THE PROVINCIAL SECURITIES commissions’ latest joint effort at overhauling venture-level firms’ regulation highlights the difficulty of enacting ambitious reform.
In mid-September, the Canadian Securities Administrators (CSA) released the latest version of a proposed new rule that would set unique ongoing disclosure and governance requirements for venture issuers. This is the second publication on the issue from the CSA, which had issued its first set of proposals in July 2011.
This latest proposition is notable in that it backs away from one of the most significant reforms the effort initially had sought to deliver – doing away with interim financial statements for venture firms. When a handful of provincial regulators (led by Alberta’s and British Columbia’s securities commissions) initiated the consultation on enhancing venture regulation in 2010, a core feature was the proposal to scrap interim (three-, six- and nine-month) statements and replace them with a mid-year report. This approach also was part of the CSA’s 2011 proposals.
Now, however, the regulators are changing tack. Instead, the CSA is proposing to replace the existing management discussion and analysis (MD&A) that accompanies quarterly financials with a “quarterly highlights” requirement, which would entail a short discussion of a venture issuer’s operations and liquidity to go along with the interim financial reports.
Although this revision might represent reduced regulatory burden for venture issuers, it’s not the big change that this initiative originally had aimed to produce.
Indeed, when the CSA first embarked on this plan to develop a separate disclosure and governance regime for the venture market, it had suggested the proposed process had to deliver substantial changes or it wouldn’t be worth the trouble. Absent a big change, the CSA believed that creating a parallel regime could be confusing for investors.
And yet, it appears that the market doesn’t want to see dramatic reform. The idea of eliminating interim reports had received a mixed reception from those commenting on the CSA’s initial proposals – with 16 of the 69 comment letters supporting the proposal and 11 opposing it.
Letters from supporters say that dropping the interim reports would generate time and cost savings for venture issuers and suggest that investors could replace the insight these reports provide with information from alternative sources.
In contrast, opposing letters argue that the time between reports under the proposed approach would just be too long and might impact the market’s perception of venture issuers negatively. These opposing letters also argue that current interim reports aren’t that burdensome to produce in the first place – so the benefit of eliminating them wouldn’t be worth it.
Instead of doing away with the interim reports altogether, there is more support for replacing the existing requirements with some sort of less onerous alternative. Indeed, most comments note that some amount of quarterly disclosure is necessary.
The question, then, is whether it’s worth crafting a separate regime for venture issuers at all. The CSA acknowledges that two-tier regulation could widen the gulf between venture issuers and senior issuers. This possibly could feed the perception that venture issuers are significantly riskier than senior issuers because they operate under a different, less stringent regulatory regime. Two tiers also could also create an incentive for firms to remain venture issuers in order for them to take advantage of less demanding reporting requirements.
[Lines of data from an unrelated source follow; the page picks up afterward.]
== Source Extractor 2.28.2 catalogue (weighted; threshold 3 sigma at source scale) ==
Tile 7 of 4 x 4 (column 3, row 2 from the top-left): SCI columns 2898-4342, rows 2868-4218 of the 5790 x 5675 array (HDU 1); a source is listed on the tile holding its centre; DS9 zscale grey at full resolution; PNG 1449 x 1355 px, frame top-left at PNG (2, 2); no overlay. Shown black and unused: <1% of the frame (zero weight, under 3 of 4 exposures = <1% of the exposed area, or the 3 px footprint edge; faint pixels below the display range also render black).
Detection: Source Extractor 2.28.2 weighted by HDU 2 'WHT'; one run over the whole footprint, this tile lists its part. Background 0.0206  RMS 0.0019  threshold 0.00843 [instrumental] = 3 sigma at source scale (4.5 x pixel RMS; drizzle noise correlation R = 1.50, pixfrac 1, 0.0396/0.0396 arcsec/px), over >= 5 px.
However, the CSA believes these risks are minimal and can be mitigated by the venture firms with additional, voluntary disclosure.
The CSA is proposing to proceed in the hope that the remaining measures will have a positive impact on the venture market by: generating more relevant disclosure for venture investors (doing away with some requirements and adding others); reducing the regulatory burden on issuers; and enhancing investor confidence by introducing new governance standards to deal with conflicts of interest, related-party transactions and insider trading.
The CSA reports that more than half of the comments on the initial proposal say that it would still be worth pursuing tailored regulation for venture issuers – even if the CSA decides not to follow through with plans to scrap the quarterly financials.
To some, the benefits of some of the other changes being proposed – such as streamlining reporting requirements or introducing new governance measures – justify the new rule. Others laud putting venture regulation into a separate rule, thus highlighting the importance of venture issuers to the Canadian markets.
The cost/benefit analysis accompanying the latest proposals suggests there is likely to be mixed impact on firms. The analysis, which is based on surveys of venture firms carried out in the autumn of 2011 and this past spring, found, for example, that 80% of issuers expect that the cost of their quarterly reporting will decline with a move to quarterly highlights from an MD&A, and 90% expect an ongoing decline in those costs.
But about half of firms expect that the time and money required to produce their annual report initially will rise under the new requirements; 41% expect new governance disclosure requirements to increase compliance costs; and, about a third expect costs to swell due to new audit committee requirements and executive compensation disclosure obligations.
The CSA anticipates those costs will decline over time.